Doesn't hurt now and again but don't make it a set pattern or he may continue to expect it as he goes into later years. Not saying you would allow it but why create problems.

FoofFighter Wed 04-Oct-17 12:37:27

It's not compulsory for them to do 5 sessions a week. Speak to nursery, either about the odd morning off, or making it a regular thing if you can.

My own dd does 3 full days while am at uni, then her two mornings, and most weeks I let her have a morning off and nursery are fine with this, they know she does long hours.

KarateKitten Wed 04-Oct-17 12:37:47

Does sound like way more sleep than typically needed by a 3 yr old. Are they getting 11-12 hrs at night?

KarateKitten Wed 04-Oct-17 12:38:06

But in answer to your post you can do what you like.

RoganJosh Wed 04-Oct-17 12:38:24

Sounds reasonable to me. Is there anything you can streamline at the weekend as well though?

MrsPringles Wed 04-Oct-17 12:39:22

He only does the 3 hour nap marathons on the 2 days he's at home with me. Otherwise he's 6.30/7 - 7ish
So 12 hours at night. He's absolutely fine health wise just tired!

The only thing that puts me off is that, the attendance thing. I definitely won't make this a regular occurrence, it was just a big change for him. 3 days at home with either me or DH and 2 days at a nursery to bam, 5 mornings at school and a new childminder.

RosyPony Wed 04-Oct-17 12:40:57

My son is a similar age, 3 mornings a week is exhausting him so he's gone back to 2 hour afternoon naps most days. It's a lot of stimulation for little minds.

Can you rearrange things a bit so he gets more of a chance to catch up on sleep in the week, would he sleep with the childminders?

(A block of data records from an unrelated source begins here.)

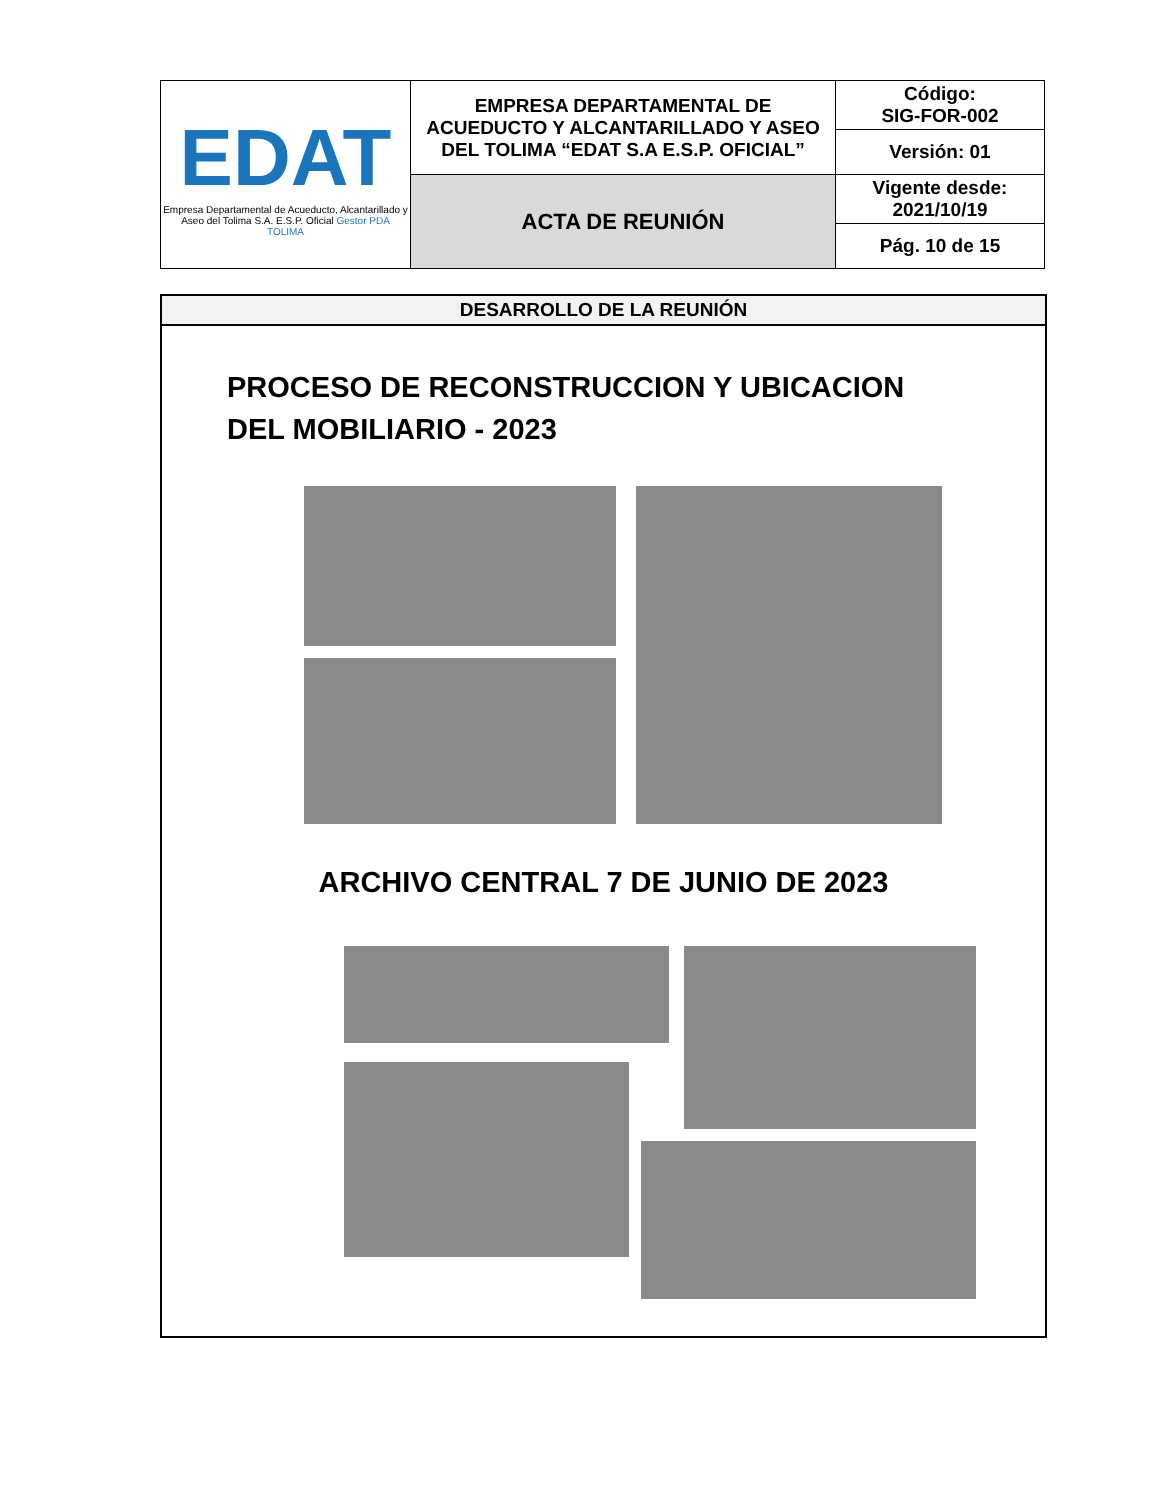| EDAT Empresa Departamental de Acueducto, Alcantarillado y Aseo del Tolima S.A. E.S.P. Oficial Gestor PDA TOLIMA | EMPRESA DEPARTAMENTAL DE ACUEDUCTO Y ALCANTARILLADO Y ASEO DEL TOLIMA “EDAT S.A E.S.P. OFICIAL” | Código: SIG-FOR-002 |
| | | Versión: 01 |
| | ACTA DE REUNIÓN | Vigente desde: 2021/10/19 |
| | | Pág. 10 de 15 |
DESARROLLO DE LA REUNIÓN
PROCESO DE RECONSTRUCCION Y UBICACION
DEL MOBILIARIO - 2023
ARCHIVO CENTRAL 7 DE JUNIO DE 2023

AliPfefferman Wed 04-Oct-17 12:42:58

Does he have to attend nursery 5 days a week? Mine only did 3 mornings per week until he started reception. If you don't need the childcare I see no reason to put them in so many hours of school at such a young age.

MrsPringles Wed 04-Oct-17 12:44:19

I will speak to the childminder but because he's not the only minder, I doubt very much that'll he'll nap. He won't want to miss out, I know what he's like!

Plus she has other pick ups and plans afternoon activities for them all.

(She is the only childminder that picks up from his school so moving him isn't an option,I researched endlessly by she really is the only one)

MrsPringles Wed 04-Oct-17 12:46:02

And I also didn't realise they didn't have to do 5 mornings, I might look into dropping 1 if that's something I can do.

Selfishly, I miss him terribly when he's gone and would much rather still have a day at home just him and I whilst he's still so little

waterrat Wed 04-Oct-17 12:47:47

Cant believe you are even worrying about it

Brittbugs80 Wed 04-Oct-17 12:47:57

Nothing is compulsory until school age. Is he on 15 or 30 hours free?

G1raffe Wed 04-Oct-17 12:49:07

I don't understand the attendance thing. When mine were at pre school I chose how many mornings I sent them. Neither did their full 15 hours ! I used to make sure I had full days available to go adventuring etc. I'd have hated every morning.

TeenTimesTwo Wed 04-Oct-17 12:53:12

When mine was at pre-school nursery attached to primary I started her at 2 mornings and gradually built up, only doing the full 5 in the last term before school. Things may be different now as this was 10 years ago.

rightnowimpissed Wed 04-Oct-17 12:53:47

I don't know about choosing the days thats certainly not something my 3yr would be allowed to do the school are very clear the times are set and your only off if sick, just be careful and read the parents information first.

MrsPringles Wed 04-Oct-17 12:54:17

The nursery is attached to an academy school, its full on uniform and book bag etc.

In all the initial paperwork it stated that if attendance dropped below 97% they would potentially take our place away so that's why I wasn't sure if I should just keep him home (what my heart says) or send him in (what my head says)

In all honesty, I wish I had left him at the private nursery and started all the school stuff next year when he legally had to be there but hindsight is a wonderful thing confused

I'm pretty sure I'm just going to do it and keep him home with me

G1raffe Wed 04-Oct-17 12:55:25

You can't choose days? I don't mean changing each week but choosing what you put them in for.

ie one of mine did 9-3 Monday and Tuesday so I had full days to play

Other one did 4 mornings and we had Friday to play.